In August 2014 she attended a conference facilitated by the Inclusive Museum Knowledge Community which aimed to draw together a community of those who are passionate about ensuring public museums are engaging and accessible civic spaces for all people irrespective of their backgrounds. This year’s conference was hosted by the Autry National Center of the American West, and had a distinctly interdisciplinary focus, bringing together a diversity of scholars, researchers and practitioners to discuss challenges, new initiatives, and most importantly and more specifically how museums are addressing relevance in the their respective communities. Papers were presented under the themes of ‘Visitors’, ‘Collections’, and ‘Representations’. The paper Kathryn presented was titled “Performing the DIY Museum: Shirting the Frame of Conception, Production and Representation”. It reflected Eilean Hooper-Greenhill’s notion that ‘the museum in the future may be imagined as a process or an experience. It is however, not limited to its own walls, but moves a set of process into the spaces, the concerns and the ambitions of communities.’

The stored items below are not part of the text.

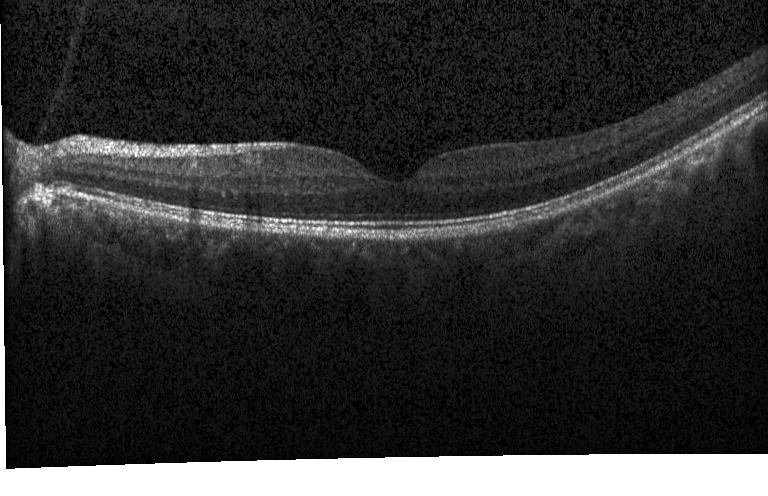 Diagnosis: no evidence of choroidal neovascularization, diabetic macular edema, or drusen.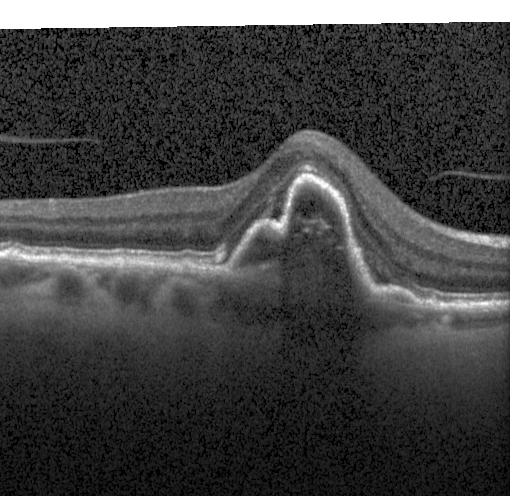 OCT finding: choroidal neovascularization (CNV).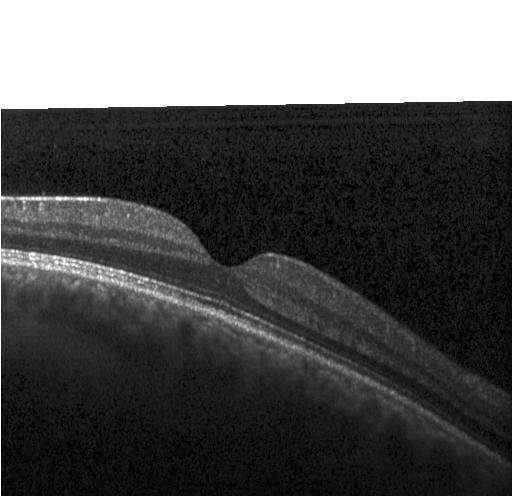

Retinal OCT B-scan.
Diagnosis: no evidence of choroidal neovascularization, diabetic macular edema, or drusen.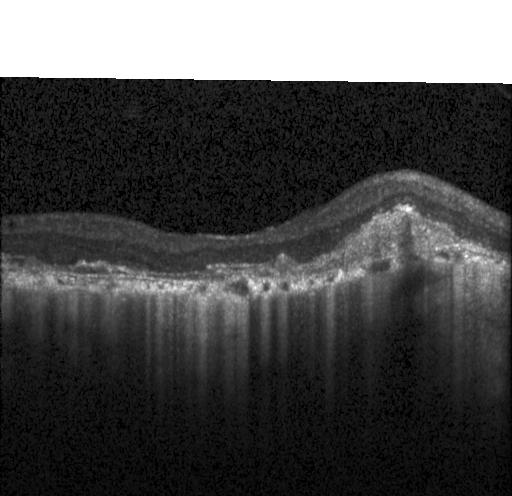 Spectral-domain optical coherence tomography · OCT B-scan · Heidelberg Spectralis OCT system. Finding: CNV.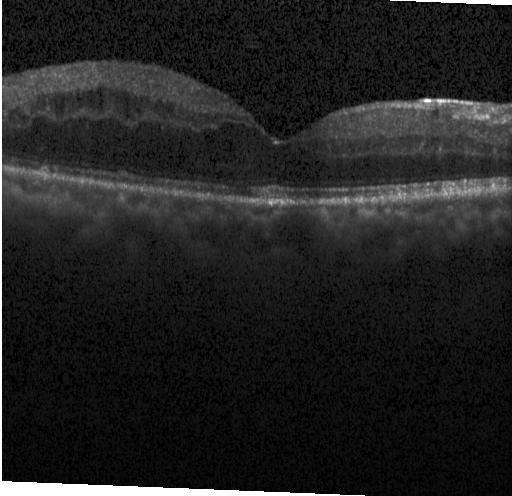 Spectral-domain OCT B-scan: diabetic macular edema (DME).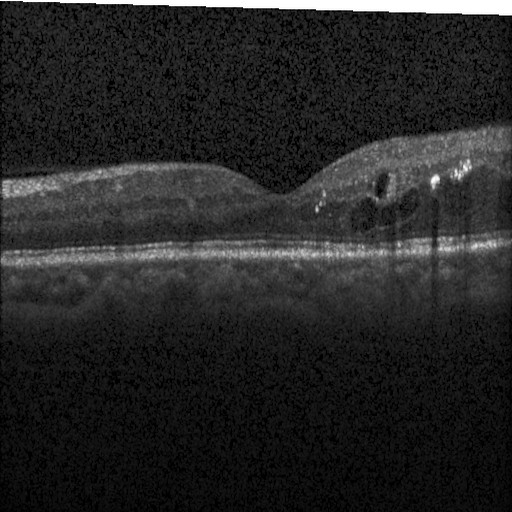

Heidelberg Spectralis. Optical coherence tomography scan
Diagnosis: diabetic macular edema (DME).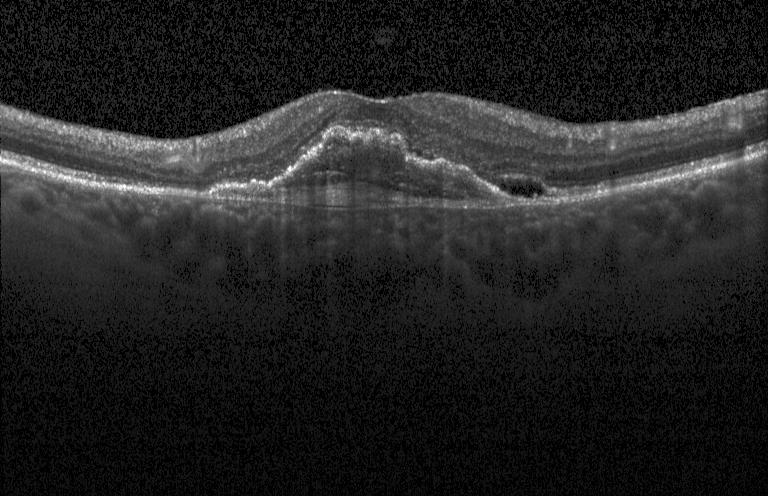

Through the macula, spectral-domain OCT, instrument: Heidelberg Spectralis, retinal OCT B-scan. Impression: a choroidal neovascular membrane.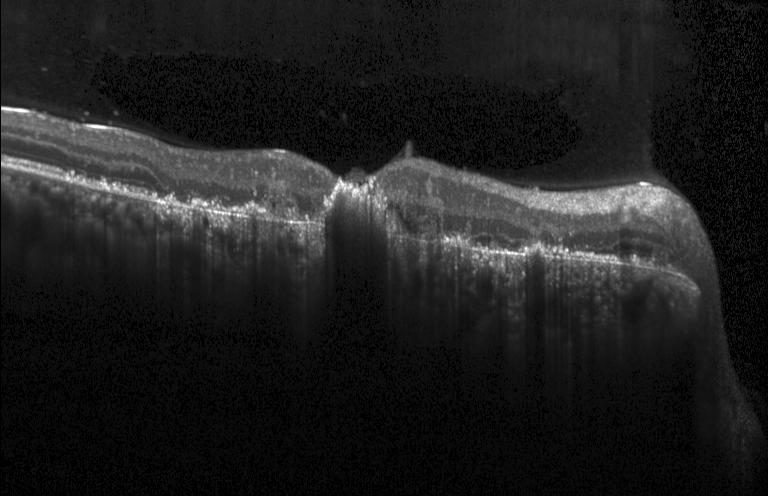 Finding: choroidal neovascularization (CNV).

Kathryn says that some of the highlights for her included hearing plenary speaker Charmaine Jefferson’s address reflecting on her significant experience in the sector. ‘Jefferson recently concluded 11 years as the Executive Director of the California African American Museum,’ says Kathryn, ‘and issued a challenge to the sector to discard preconceptions about what a museum should be and do and focus on what museums need to be and do in the here and now’. The Natural History Museum tour was particularly enhanced for her by the evident passion and drive of its staff who have developed a number of initiatives that reach out into their community including, for example, Zombee Watch. ‘This project is a partnership between the Museum and the San Francisco State University’s Department of Biology to discover more about zombie fly parasitized honey bees,’ explains Kathryn. ‘Participants can become “ZomBee hunters” in order to contribute to research around this issue and to this end the Museum website provides instruction on, for example, safe handling of bees, the construction of a light trap and how to collect, store and share the collected information with the Museum.’
‘There were numerous conference paper presentations I found inspirational which will continue to inform the development of my own research,’ says Kathryn. ‘I am grateful for the support of the Southern Institute of Technology in attending the Inclusive Museum conference.’